From the first minute of the film, we know from the voice-over of Alex / Alexis that there will be a death, and that is what it will be in the story that will be told. Alex will break the “fourth wall” by addressing the spectator to let them know that if he doesn’t want such a story he shouldn’t stay. We know that something… serious happened. “Summer 85” takes place in two stages: that of the narration and that of before the action.

Facts unfold in the present. They have to do with an “action” by Alex that involves the police, a psychologist, his literature teacher (Melvil Poupaud). He is a  teacher who inspires Alex to write a “what happened” account. Six weeks and a little longer later, David is “saved from the water” and when the fulfillment of a promise requires him write his life for a third party (and for the viewer). This is a story where the narrator will anticipate what will come to disturb a relationship (in particular the arrival of Kate, the young Englishwoman (Philippine Velge); because something happened, the fulfillment of a promise or a wish that the viewer discovers shortly before halfway through the film.

In the summer of 1985, thousands of men worldwide died of love. Most  died from AIDS and a few from an accident. From the first minutes of the film, it is clear that a youth is going to die. Ozon’s seems to want to put love back into 1980s homosexuality; to replace the AIDS and gender inequality that dominated the image of the time with passion and desire.

With a boring weekend at a swimming pool, a murder in a family mansion, or even a marriage that breaks anyway, Ozon knows how to turn this into a party time and again. In the opening scene, an innocent solo sail turns from a leisurely stretch to a life-threatening capsize in minutes, and in the same breath into a heroic rescue. Ozon does not want to offer you a real, but a remembered summer. He wants us to experience the sentimental pleasure and not look for the story.

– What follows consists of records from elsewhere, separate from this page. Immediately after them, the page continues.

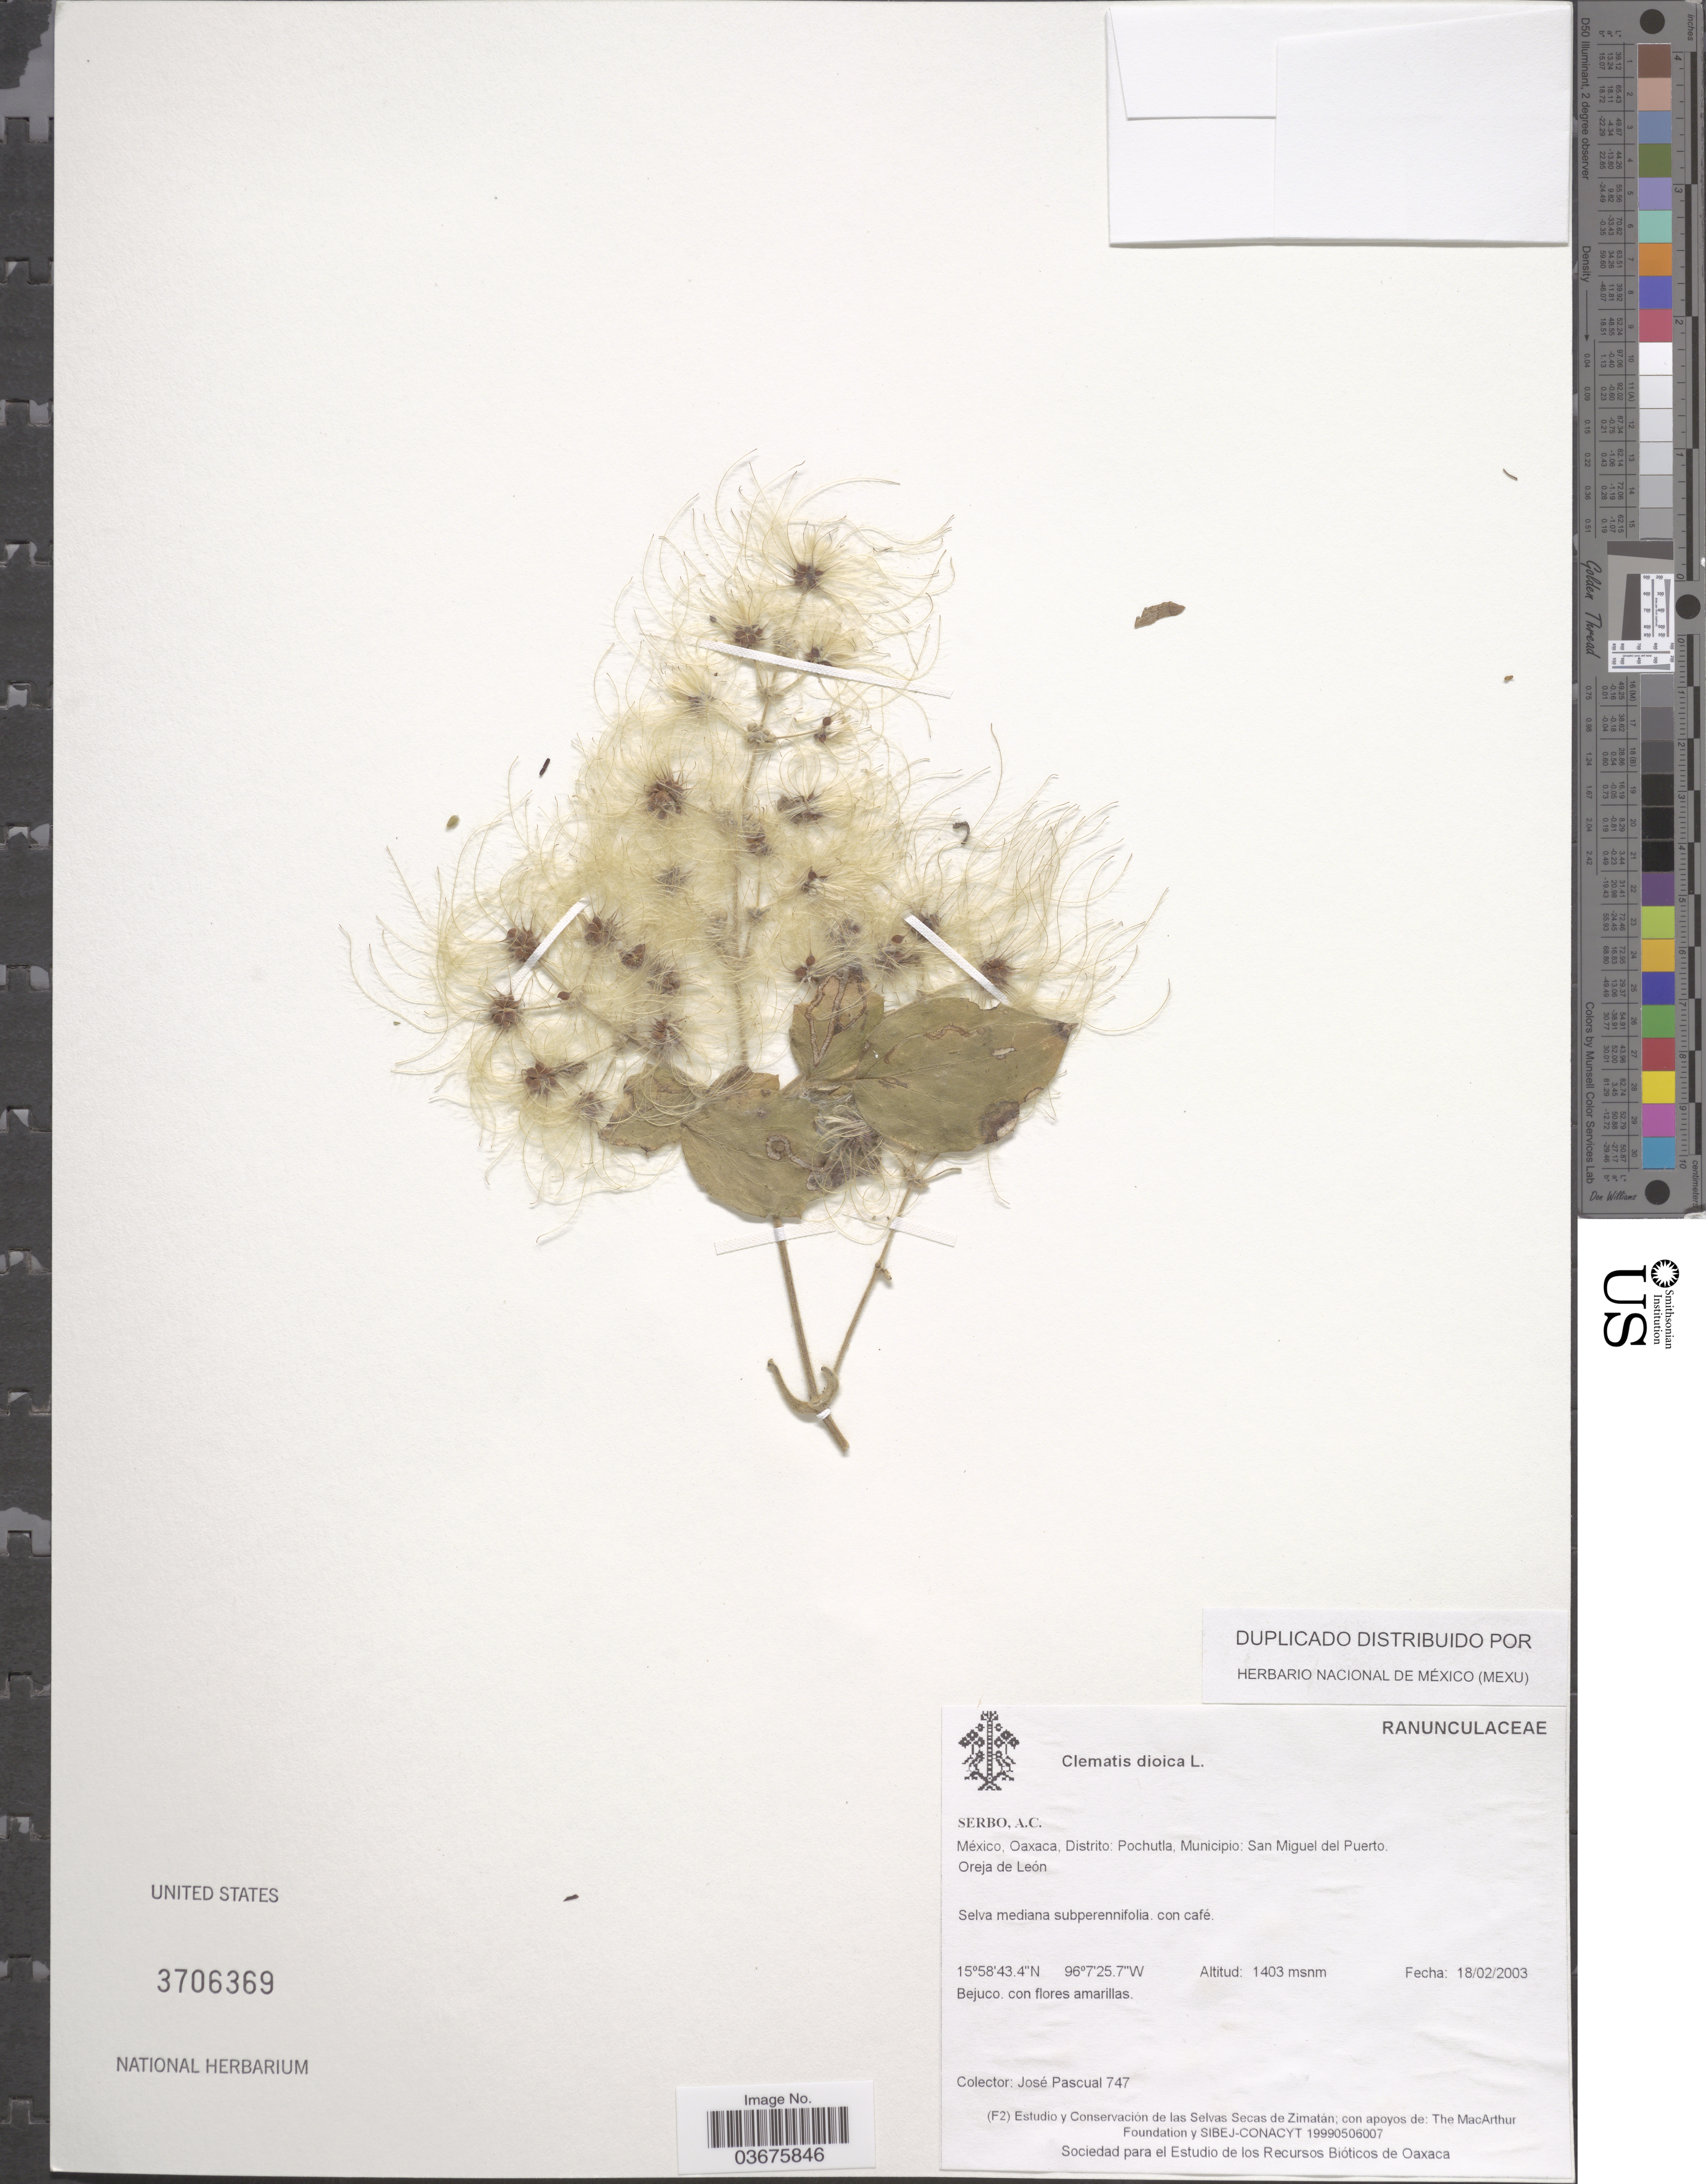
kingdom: Plantae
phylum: Tracheophyta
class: Magnoliopsida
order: Ranunculales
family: Ranunculaceae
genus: Clematis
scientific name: Clematis dioica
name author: L.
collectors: J. Pascual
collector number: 747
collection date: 2003-02-18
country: Mexico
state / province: Oaxaca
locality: Distrito: Pochutla, Municipio: San Miguel del Puerto. Oreja de León.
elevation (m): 1403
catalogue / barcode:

The summer of ’85 is glorified by Ozon; even more than the thin thriller plot and the budding sexuality, the eighties themselves are the subject of the film as is the summer in which everything and everything is essential and vital for a seventeen-year-old. The summer we see is sentimental and endless. The boys are handsome, the widowed mother lascivious but no matter how interesting a mixture of adolescence, a sexual exploration and a dead eighteen-year-old, it is all silenced under sentiment in this southern French summer. The first half hour is full  of recognition for some of us but what is left at the end of the party is little more than sentiment.